Data excerpts
[Start of section]

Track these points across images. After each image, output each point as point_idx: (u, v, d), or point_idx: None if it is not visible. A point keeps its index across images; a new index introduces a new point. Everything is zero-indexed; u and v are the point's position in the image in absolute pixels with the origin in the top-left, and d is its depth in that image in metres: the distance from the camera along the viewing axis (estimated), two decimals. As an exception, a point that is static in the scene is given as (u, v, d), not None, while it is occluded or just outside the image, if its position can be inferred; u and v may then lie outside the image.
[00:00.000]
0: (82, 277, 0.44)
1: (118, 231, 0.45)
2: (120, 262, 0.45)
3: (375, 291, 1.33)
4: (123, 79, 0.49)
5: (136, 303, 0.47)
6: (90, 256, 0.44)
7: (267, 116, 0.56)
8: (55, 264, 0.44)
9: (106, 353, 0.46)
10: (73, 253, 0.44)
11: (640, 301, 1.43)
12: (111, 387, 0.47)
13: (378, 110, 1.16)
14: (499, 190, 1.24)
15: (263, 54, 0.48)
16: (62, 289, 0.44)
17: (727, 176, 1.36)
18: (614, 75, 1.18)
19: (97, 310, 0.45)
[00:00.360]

[End of section]
[Start of section]

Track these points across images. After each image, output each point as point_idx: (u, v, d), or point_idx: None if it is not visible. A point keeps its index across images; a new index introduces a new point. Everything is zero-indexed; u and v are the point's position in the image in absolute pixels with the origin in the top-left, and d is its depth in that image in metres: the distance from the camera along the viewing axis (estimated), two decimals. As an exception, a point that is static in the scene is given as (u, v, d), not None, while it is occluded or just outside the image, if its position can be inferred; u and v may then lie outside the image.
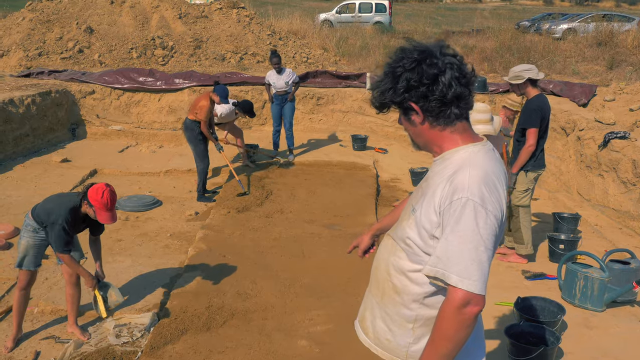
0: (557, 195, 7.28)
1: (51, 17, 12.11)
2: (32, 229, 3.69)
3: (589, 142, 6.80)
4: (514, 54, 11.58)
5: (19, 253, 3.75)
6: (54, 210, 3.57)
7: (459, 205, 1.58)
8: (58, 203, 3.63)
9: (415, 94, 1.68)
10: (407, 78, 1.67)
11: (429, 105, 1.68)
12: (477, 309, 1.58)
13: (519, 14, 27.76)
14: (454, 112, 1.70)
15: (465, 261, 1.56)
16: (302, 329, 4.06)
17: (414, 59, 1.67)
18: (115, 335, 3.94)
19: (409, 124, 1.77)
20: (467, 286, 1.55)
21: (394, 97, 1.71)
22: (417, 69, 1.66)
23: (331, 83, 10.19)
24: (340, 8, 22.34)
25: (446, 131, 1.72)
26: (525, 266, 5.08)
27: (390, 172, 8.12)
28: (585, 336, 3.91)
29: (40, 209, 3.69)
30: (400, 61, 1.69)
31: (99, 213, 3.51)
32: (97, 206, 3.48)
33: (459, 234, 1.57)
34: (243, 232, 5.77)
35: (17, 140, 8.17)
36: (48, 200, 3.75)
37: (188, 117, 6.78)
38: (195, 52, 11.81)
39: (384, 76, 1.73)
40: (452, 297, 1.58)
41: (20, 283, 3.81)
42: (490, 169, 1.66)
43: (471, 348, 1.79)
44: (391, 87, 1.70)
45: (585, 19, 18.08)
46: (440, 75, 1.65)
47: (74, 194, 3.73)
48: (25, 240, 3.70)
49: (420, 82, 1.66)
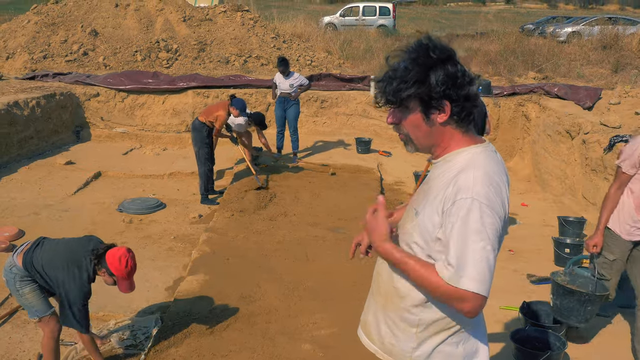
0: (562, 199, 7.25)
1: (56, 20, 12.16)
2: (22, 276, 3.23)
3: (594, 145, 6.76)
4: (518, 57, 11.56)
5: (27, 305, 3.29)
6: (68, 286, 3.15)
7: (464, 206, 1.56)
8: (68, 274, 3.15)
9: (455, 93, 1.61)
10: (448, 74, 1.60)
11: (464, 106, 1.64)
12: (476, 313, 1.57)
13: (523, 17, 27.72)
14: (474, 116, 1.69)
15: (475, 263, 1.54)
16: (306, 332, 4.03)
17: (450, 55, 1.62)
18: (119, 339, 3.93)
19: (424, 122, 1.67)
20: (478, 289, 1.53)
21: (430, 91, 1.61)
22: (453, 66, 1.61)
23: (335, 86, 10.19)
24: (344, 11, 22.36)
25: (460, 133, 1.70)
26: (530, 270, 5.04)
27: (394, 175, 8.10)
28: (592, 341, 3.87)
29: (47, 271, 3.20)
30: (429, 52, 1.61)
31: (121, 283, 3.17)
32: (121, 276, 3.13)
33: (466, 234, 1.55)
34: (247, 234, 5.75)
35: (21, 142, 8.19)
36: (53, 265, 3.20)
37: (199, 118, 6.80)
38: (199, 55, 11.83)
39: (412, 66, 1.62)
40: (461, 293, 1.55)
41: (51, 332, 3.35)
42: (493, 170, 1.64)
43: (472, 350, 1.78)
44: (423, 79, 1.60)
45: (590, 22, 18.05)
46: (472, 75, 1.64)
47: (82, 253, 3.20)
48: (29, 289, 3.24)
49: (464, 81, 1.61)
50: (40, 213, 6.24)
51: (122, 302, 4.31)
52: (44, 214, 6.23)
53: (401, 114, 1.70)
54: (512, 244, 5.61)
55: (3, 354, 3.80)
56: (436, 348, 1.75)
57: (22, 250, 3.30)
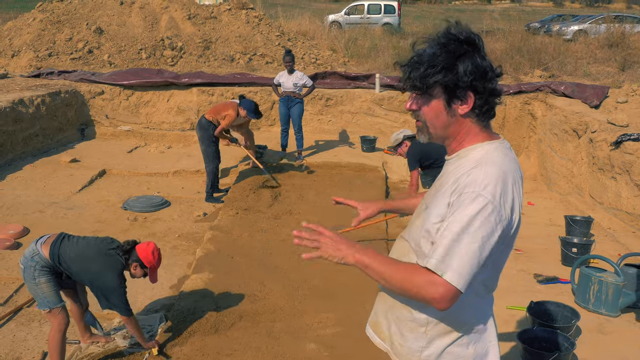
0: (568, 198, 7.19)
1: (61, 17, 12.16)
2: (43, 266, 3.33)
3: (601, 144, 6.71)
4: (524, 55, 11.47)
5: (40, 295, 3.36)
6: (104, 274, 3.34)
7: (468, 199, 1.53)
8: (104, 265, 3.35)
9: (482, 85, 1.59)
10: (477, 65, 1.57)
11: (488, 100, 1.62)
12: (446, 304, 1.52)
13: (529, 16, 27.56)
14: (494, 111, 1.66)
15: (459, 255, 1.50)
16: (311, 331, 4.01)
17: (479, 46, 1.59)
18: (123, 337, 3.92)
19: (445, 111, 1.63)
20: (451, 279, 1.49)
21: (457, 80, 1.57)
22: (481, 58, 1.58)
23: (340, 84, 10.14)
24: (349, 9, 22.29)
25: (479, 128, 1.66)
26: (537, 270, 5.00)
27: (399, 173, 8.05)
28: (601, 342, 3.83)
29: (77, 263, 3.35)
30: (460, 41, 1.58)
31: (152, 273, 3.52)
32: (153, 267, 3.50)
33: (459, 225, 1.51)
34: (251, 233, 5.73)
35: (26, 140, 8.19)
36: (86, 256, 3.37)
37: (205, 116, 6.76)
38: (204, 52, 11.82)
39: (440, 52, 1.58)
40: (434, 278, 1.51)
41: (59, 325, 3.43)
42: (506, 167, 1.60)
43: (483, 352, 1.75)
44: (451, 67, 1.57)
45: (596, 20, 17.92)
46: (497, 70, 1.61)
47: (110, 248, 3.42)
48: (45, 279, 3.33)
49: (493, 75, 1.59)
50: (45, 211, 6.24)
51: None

[End of section]
[Start of section]

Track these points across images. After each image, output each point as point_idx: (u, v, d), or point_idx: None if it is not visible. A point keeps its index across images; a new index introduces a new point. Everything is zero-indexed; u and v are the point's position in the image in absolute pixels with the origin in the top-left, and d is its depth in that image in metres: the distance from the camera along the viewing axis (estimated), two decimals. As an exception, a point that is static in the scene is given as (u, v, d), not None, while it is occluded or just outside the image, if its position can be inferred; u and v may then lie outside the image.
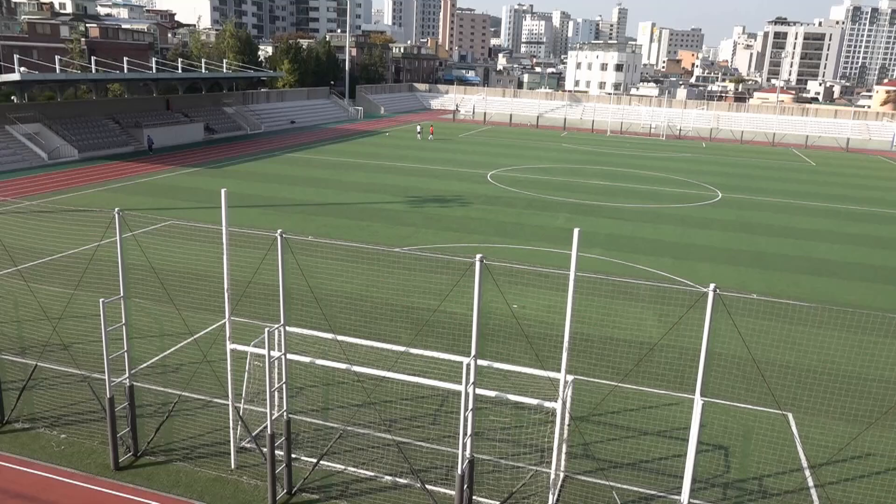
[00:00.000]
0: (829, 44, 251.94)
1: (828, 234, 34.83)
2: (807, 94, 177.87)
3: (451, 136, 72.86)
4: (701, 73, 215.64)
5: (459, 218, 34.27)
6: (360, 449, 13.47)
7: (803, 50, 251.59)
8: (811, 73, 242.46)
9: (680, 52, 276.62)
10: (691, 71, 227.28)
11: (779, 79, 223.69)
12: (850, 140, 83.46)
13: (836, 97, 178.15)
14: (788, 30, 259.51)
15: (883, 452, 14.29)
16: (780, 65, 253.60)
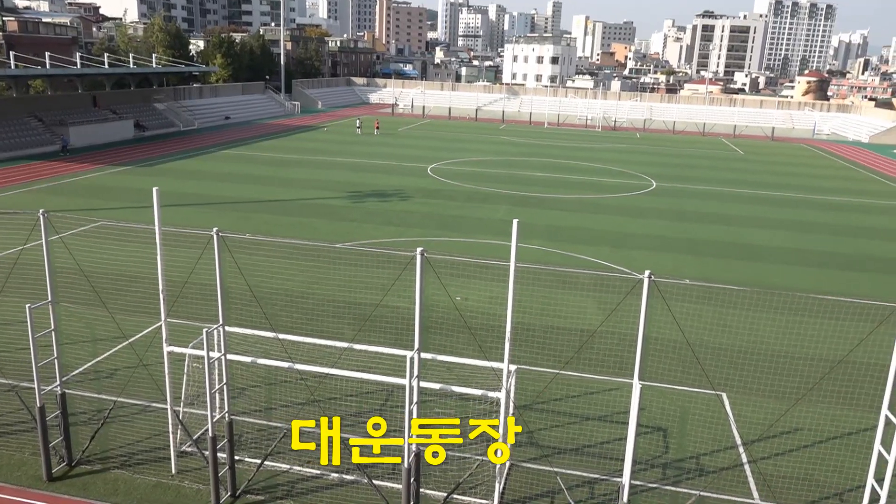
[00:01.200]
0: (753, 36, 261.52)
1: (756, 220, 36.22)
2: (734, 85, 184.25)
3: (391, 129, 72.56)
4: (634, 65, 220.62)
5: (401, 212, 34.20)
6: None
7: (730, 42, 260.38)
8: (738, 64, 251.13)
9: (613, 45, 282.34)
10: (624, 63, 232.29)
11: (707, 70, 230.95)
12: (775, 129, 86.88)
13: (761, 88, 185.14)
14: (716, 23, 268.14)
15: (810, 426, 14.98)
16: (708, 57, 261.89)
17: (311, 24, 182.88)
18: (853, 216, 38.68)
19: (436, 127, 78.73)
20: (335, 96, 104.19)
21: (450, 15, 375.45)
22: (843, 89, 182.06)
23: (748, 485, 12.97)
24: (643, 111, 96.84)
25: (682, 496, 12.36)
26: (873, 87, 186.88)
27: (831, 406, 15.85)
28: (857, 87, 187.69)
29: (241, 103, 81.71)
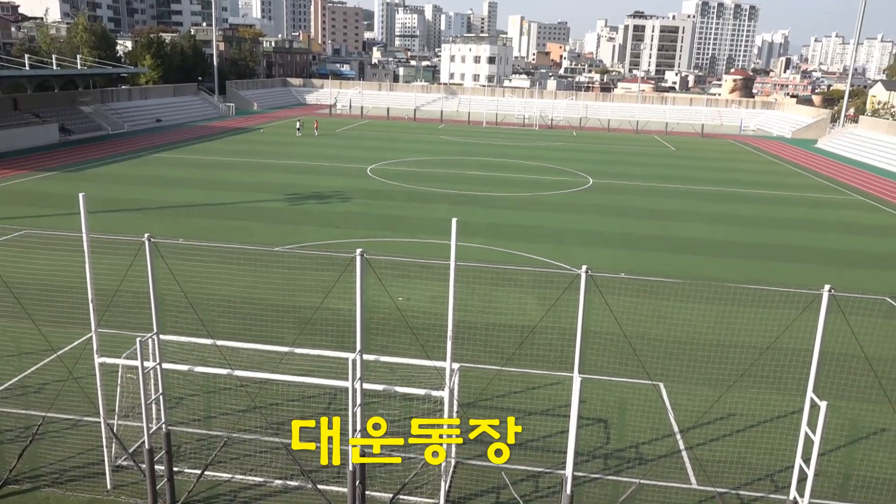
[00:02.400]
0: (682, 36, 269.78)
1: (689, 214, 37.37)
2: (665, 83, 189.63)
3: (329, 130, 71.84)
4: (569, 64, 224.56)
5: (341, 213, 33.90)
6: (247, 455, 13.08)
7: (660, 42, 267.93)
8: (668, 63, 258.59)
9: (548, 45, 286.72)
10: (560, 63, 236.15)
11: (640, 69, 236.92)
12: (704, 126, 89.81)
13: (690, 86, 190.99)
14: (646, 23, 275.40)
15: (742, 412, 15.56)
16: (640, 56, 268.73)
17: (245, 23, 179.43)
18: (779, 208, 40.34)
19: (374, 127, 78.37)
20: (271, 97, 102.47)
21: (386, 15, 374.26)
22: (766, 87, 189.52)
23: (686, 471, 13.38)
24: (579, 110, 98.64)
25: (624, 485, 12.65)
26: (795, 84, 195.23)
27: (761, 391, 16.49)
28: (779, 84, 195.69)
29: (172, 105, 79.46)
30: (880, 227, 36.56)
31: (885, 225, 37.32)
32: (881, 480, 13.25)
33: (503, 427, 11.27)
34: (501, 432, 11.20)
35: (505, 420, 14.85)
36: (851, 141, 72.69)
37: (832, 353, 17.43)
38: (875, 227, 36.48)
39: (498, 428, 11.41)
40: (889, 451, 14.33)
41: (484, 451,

[End of section]

## Description of the task
Only the lines above from the one with "3: (451, 136, 72.86)" to the one with "23: (748, 485, 12.97)" should be printed, both included and exactly as written; no picture belongs in the copy.

## Solution for this task
3: (451, 136, 72.86)
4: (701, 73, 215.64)
5: (459, 218, 34.27)
6: (360, 449, 13.47)
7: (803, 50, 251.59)
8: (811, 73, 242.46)
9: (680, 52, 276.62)
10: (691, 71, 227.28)
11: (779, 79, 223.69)
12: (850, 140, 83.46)
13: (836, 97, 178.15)
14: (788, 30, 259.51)
15: (883, 452, 14.29)
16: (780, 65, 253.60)
[00:01.200]
0: (753, 36, 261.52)
1: (756, 220, 36.22)
2: (734, 85, 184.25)
3: (391, 129, 72.56)
4: (634, 65, 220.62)
5: (401, 212, 34.20)
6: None
7: (730, 42, 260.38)
8: (738, 64, 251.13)
9: (613, 45, 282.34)
10: (624, 63, 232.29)
11: (707, 70, 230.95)
12: (775, 129, 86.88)
13: (761, 88, 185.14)
14: (716, 23, 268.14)
15: (810, 426, 14.98)
16: (708, 57, 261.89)
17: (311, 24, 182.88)
18: (853, 216, 38.68)
19: (436, 127, 78.73)
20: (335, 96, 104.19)
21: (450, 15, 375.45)
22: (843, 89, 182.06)
23: (748, 485, 12.97)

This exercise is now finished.